Radioactive isotopes can often be identified by their degradation products or the emitted ionizing radiation.

Isotopes also play a role in NMR spectroscopy. The concentration of 13C is measured, for example, in NMR spectroscopy of organic compounds, since it, in contrast to more common isotope 12 C has a non-zero nuclear spin, and hence a magnetic moment.

Isotopes are also used in the elucidation of reaction mechanisms or metabolisms using the so-called isotope labeling.

Isotopic composition of water and different characteristic in different parts of the world. These differences allow for example in foods such as wine or cheese to review the declaration of the place of origin.

The investigation of certain isotope patterns (especially 13C isotope patterns ) in organic molecules is called isotopomers analysis. It also allows for the determination of intracellular fluxes in living cells. In addition, the analysis of 13C/12C, 15N/14N- and 34S/32S-Verhältnissen in ecology is widely used today. Based on the fractionation can keep track of material flows in food webs or determine the trophic levels of individual species.

In hydrology it is to draw conclusions on hydrological processes possible by the ratio of isotopes.
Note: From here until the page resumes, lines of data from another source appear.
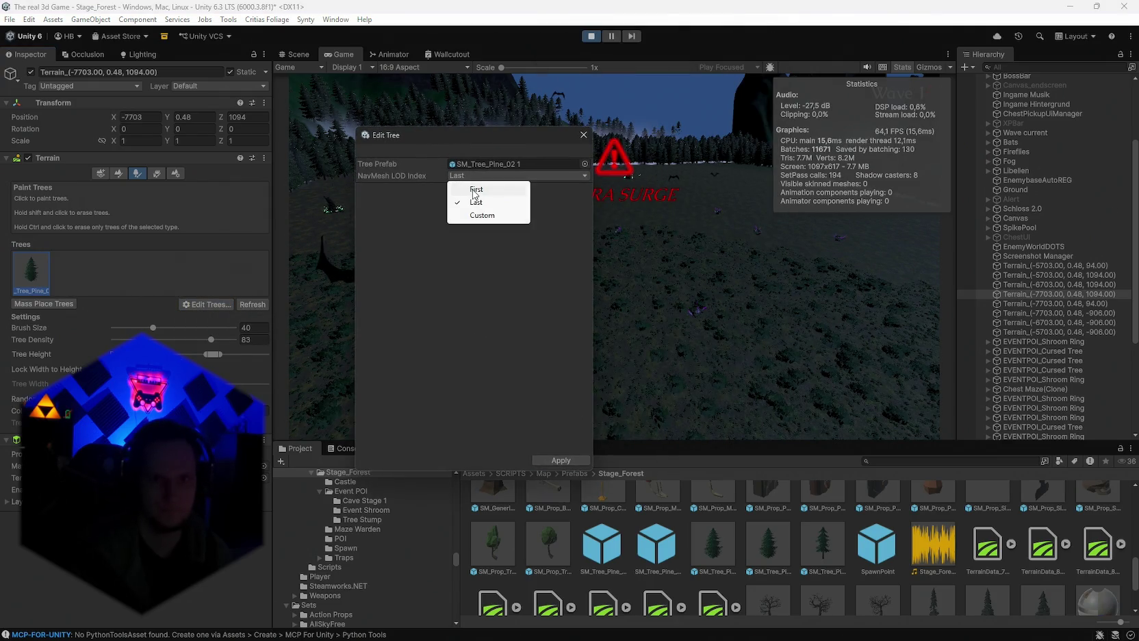
left_click(474, 190)
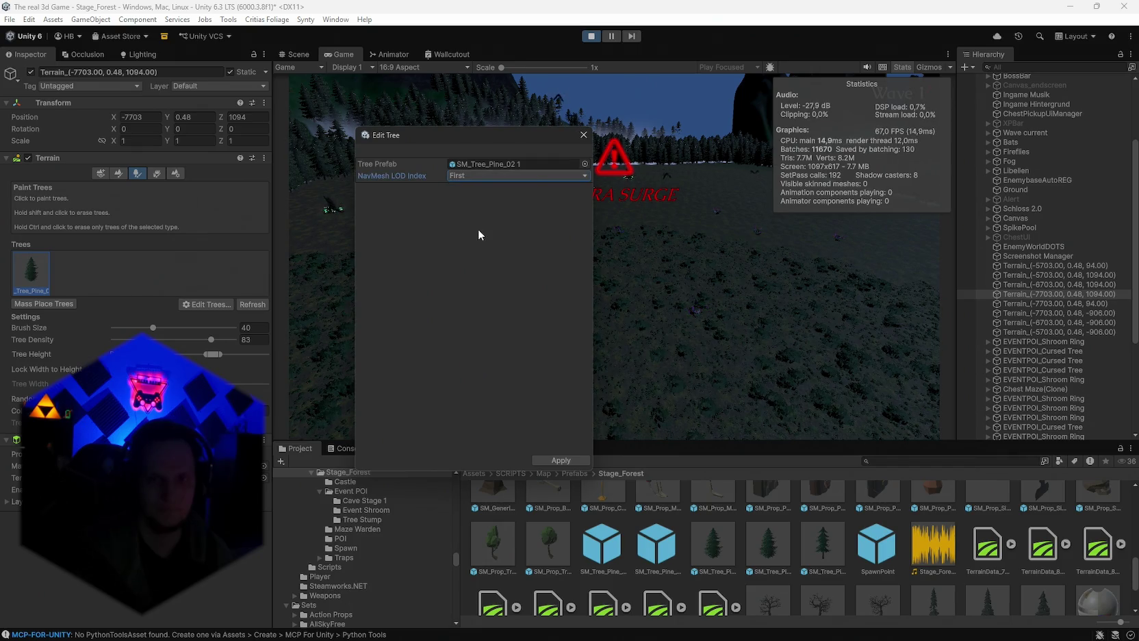
left_click(554, 460)
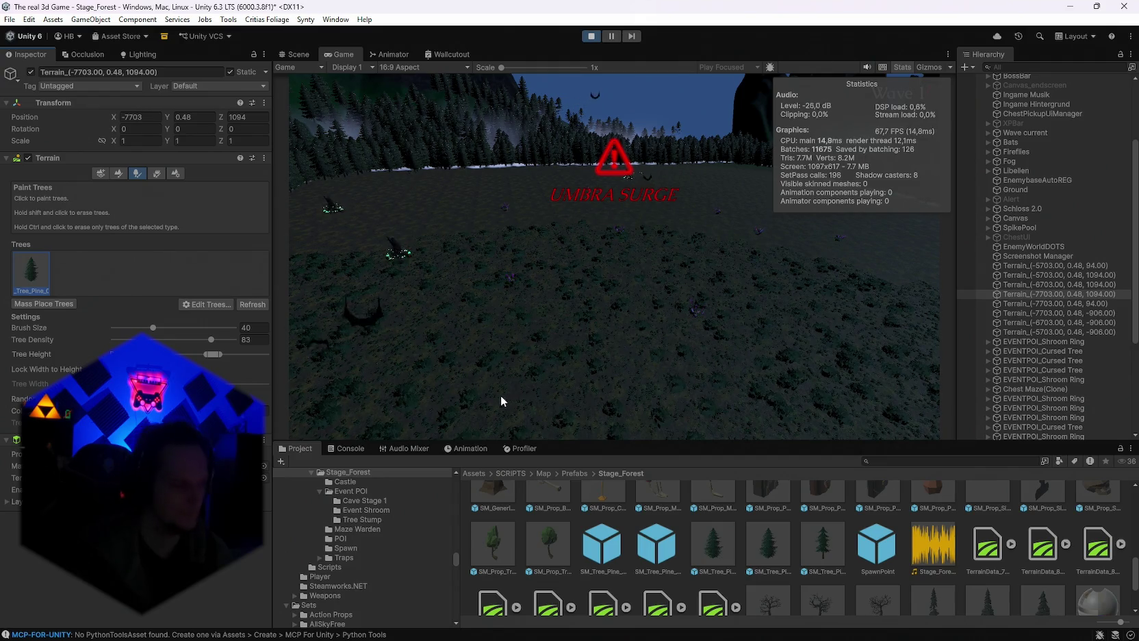
Change the pine tree's NavMesh LOD Index to Custom with value 1 and apply.
left_click(204, 304)
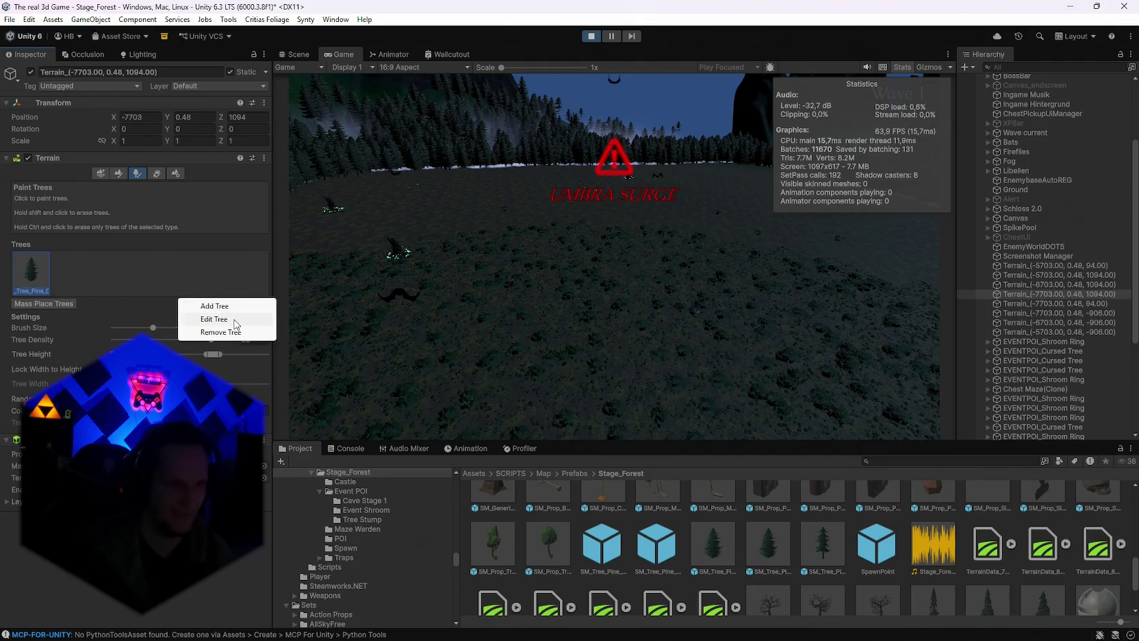
left_click(250, 320)
left_click(472, 177)
left_click(503, 216)
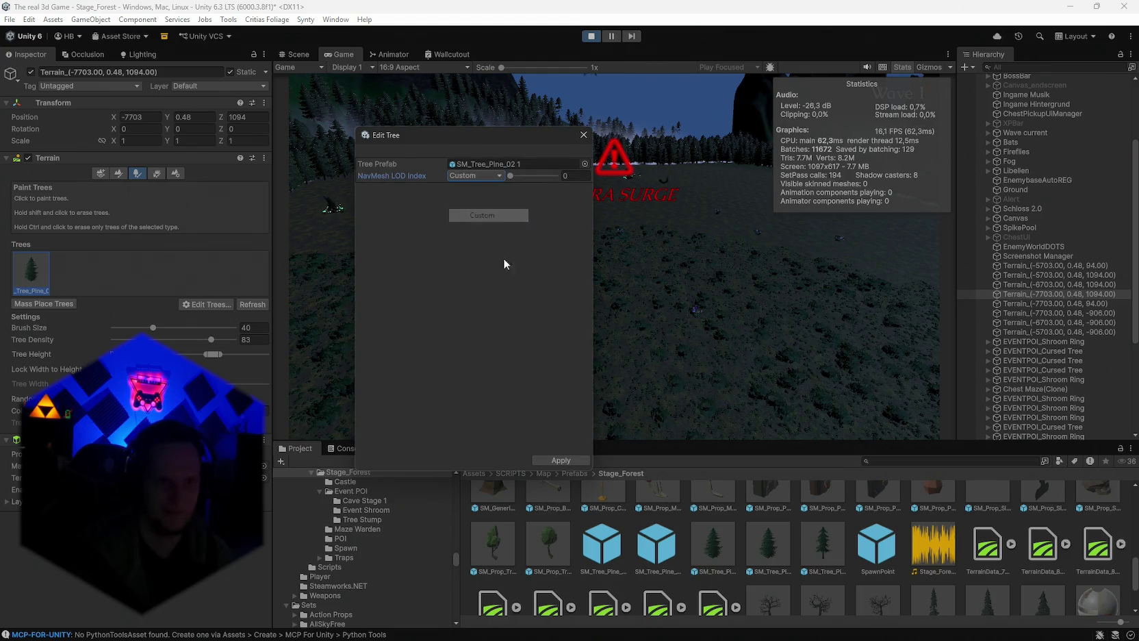
left_click_drag(514, 180, 549, 182)
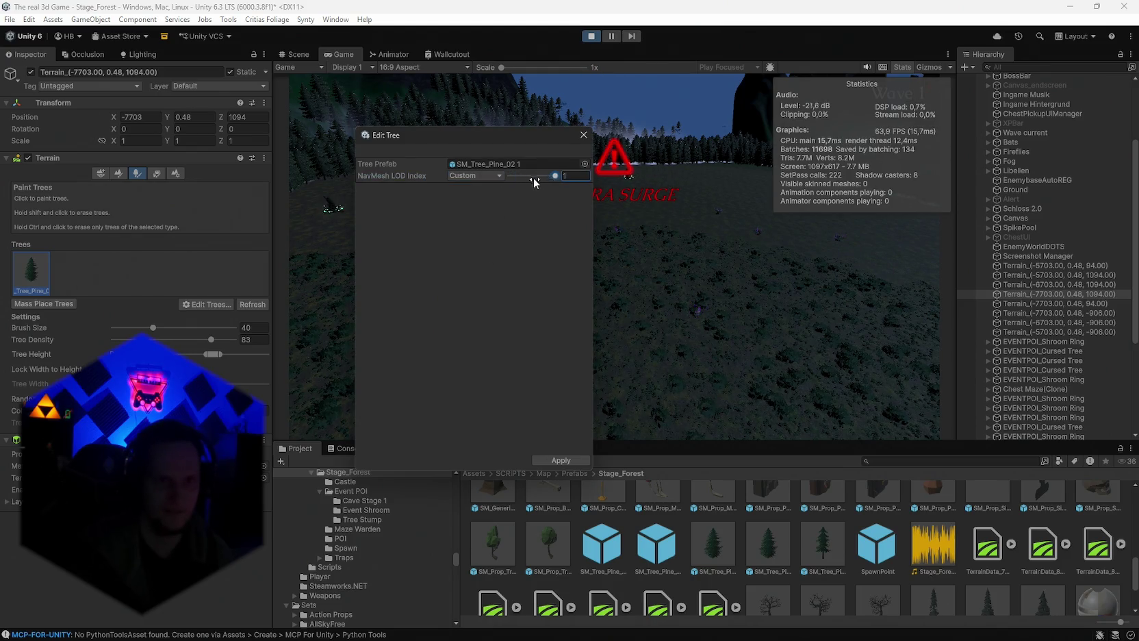
left_click(549, 456)
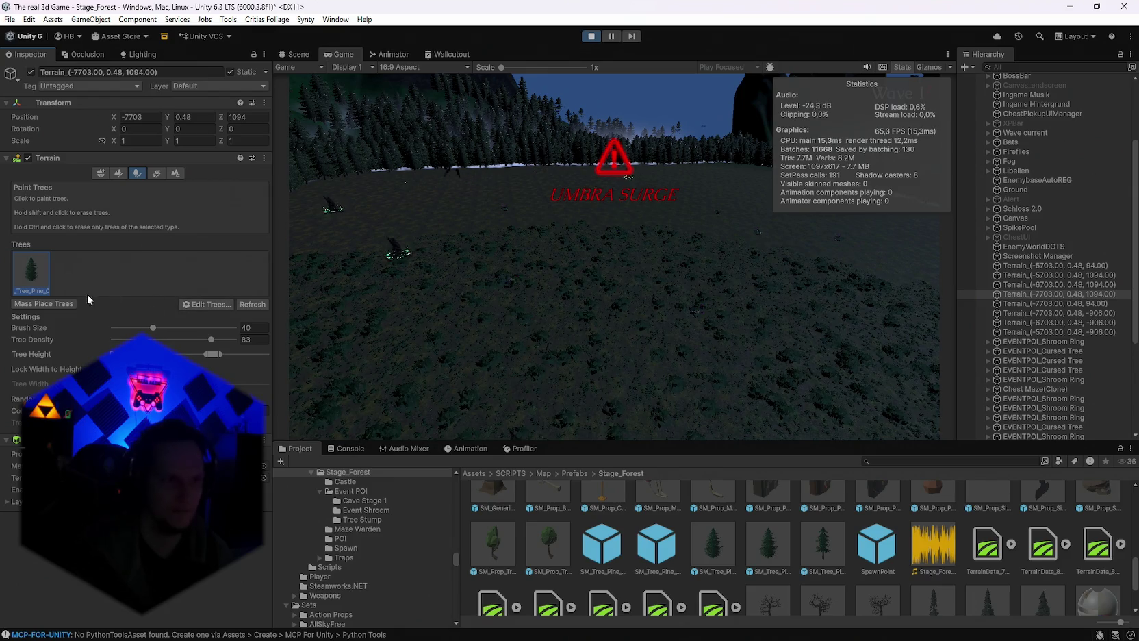
Set the pine tree's NavMesh LOD Index back to First and apply.
left_click(207, 304)
left_click(214, 319)
left_click(499, 177)
left_click(469, 193)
Stable isotopes are used as natural tracers. Here, the Vienna Standard Mean Ocean Water ( VSMOV ) serves mostly as a reference. The fractionation, ie the ratio of heavy to light isotopes is influenced by different effects. The water cycle accompanies most fluxes above and below the earth.

The geochemistry is concerned with their isotopes in minerals, rocks, soil, water and atmosphere.